TOM ROBBINS: You know, every single expert agrees that even short periods of time in solitary confinement disables people, that it makes sane people crazy. It makes crazy people much crazier. And there’s no question—at one point after he had been in solitary confinement for a long period of time, Karl Taylor was observed on all fours barking like a dog. You know, you can just imagine the kind of pain the guy must have been in, to have been performing like that. And yet their solution to that was more punishment. You know, they sent him twice to the state hospital, and it would work for a while, and then he would be right back in the same position.

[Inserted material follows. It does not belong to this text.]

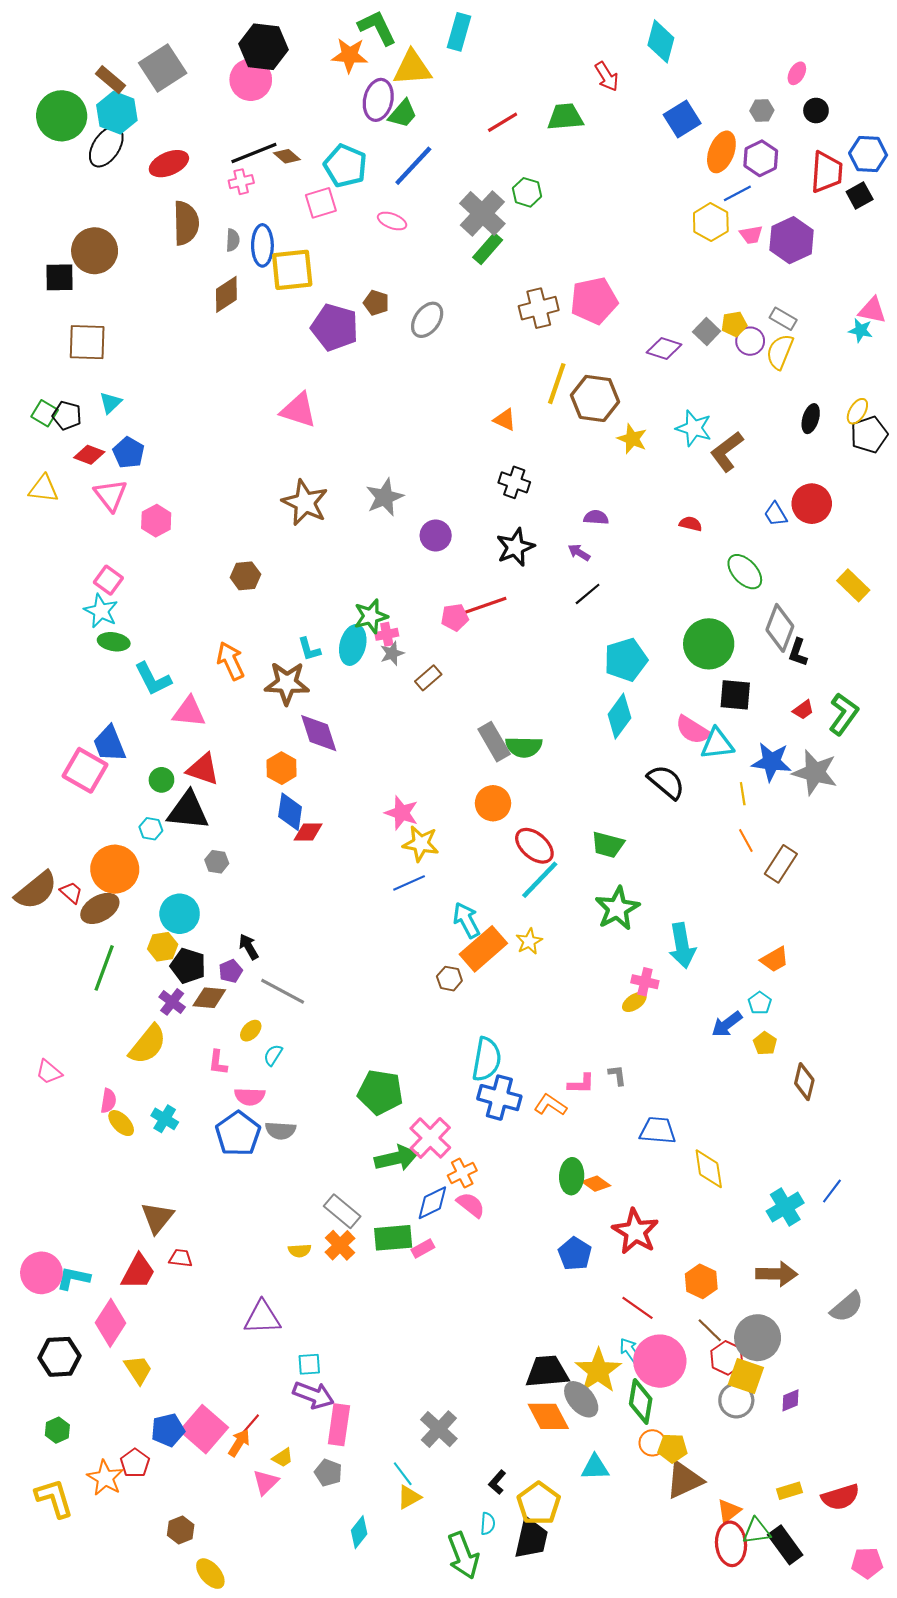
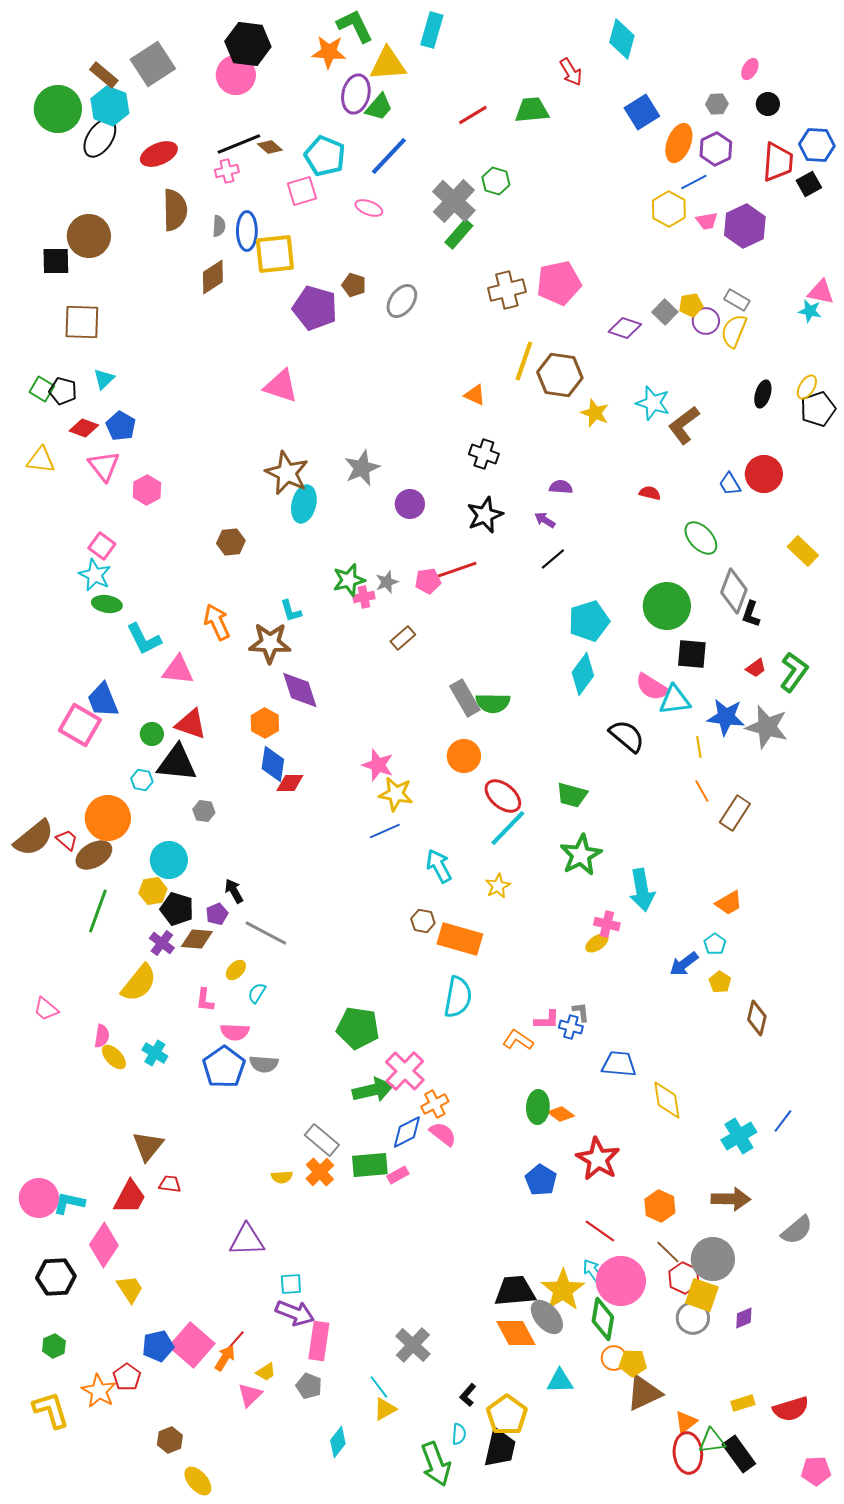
cyan ellipse: (353, 645) -> (304, 504), moved
gray star: (392, 653) -> (387, 582), moved
orange rectangle: (483, 949) -> (460, 939), moved, turned 57
blue cross: (499, 1098) -> (571, 1027), moved, size x0.6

JUAN GONZÁLEZ: What about the mental health services? Given the declining prison population, certainly in New York state and other states, you would think that the state would have a little extra money to be able to devote to better mental health treatment for those who are incarcerated.

TOM ROBBINS: Well, the state has extensive programs for dealing with mentally ill prisoners, and they will tell you that they have many of these satellite units, including the one that Karl Taylor was in at Sullivan Correctional Facility. And there are lots of caring doctors and nurses and psychologists who are there. I think the problem essentially is they’re still in a correctional environment, which are like—these are like being in the Army. It’s military rules, you know?

I mean, I had a great quote from Brian Fischer, who’s the former commissioner of corrections for New York state, who said, “What do we do with an inmate who is getting an order from a guard at the same time he’s getting an order from the voice in his head? Which voice is he going to listen to?” Karl Taylor clearly listened to the voice in his head, and a tragedy resulted.

AMY GOODMAN: “Why Is Karl Taylor Dead?” That is the name, the title, of the piece, subtitled “Our prisons are our mental wards.” Tom Robbins, contributing writer with The Marshall Project, investigative journalist in residence at the Graduate School of Journalism at CUNY.

JUAN GONZÁLEZ: And congrats on your award from City Limits recently for your investigative journalism.

TOM ROBBINS: Thank you, Juan.

AMY GOODMAN: If you can stay, we want to just continue to ask you about the kind of changes that are being talked about in the New York state and countrywide in prisons. I’m Amy Goodman, with Juan González. Thanks for joining us.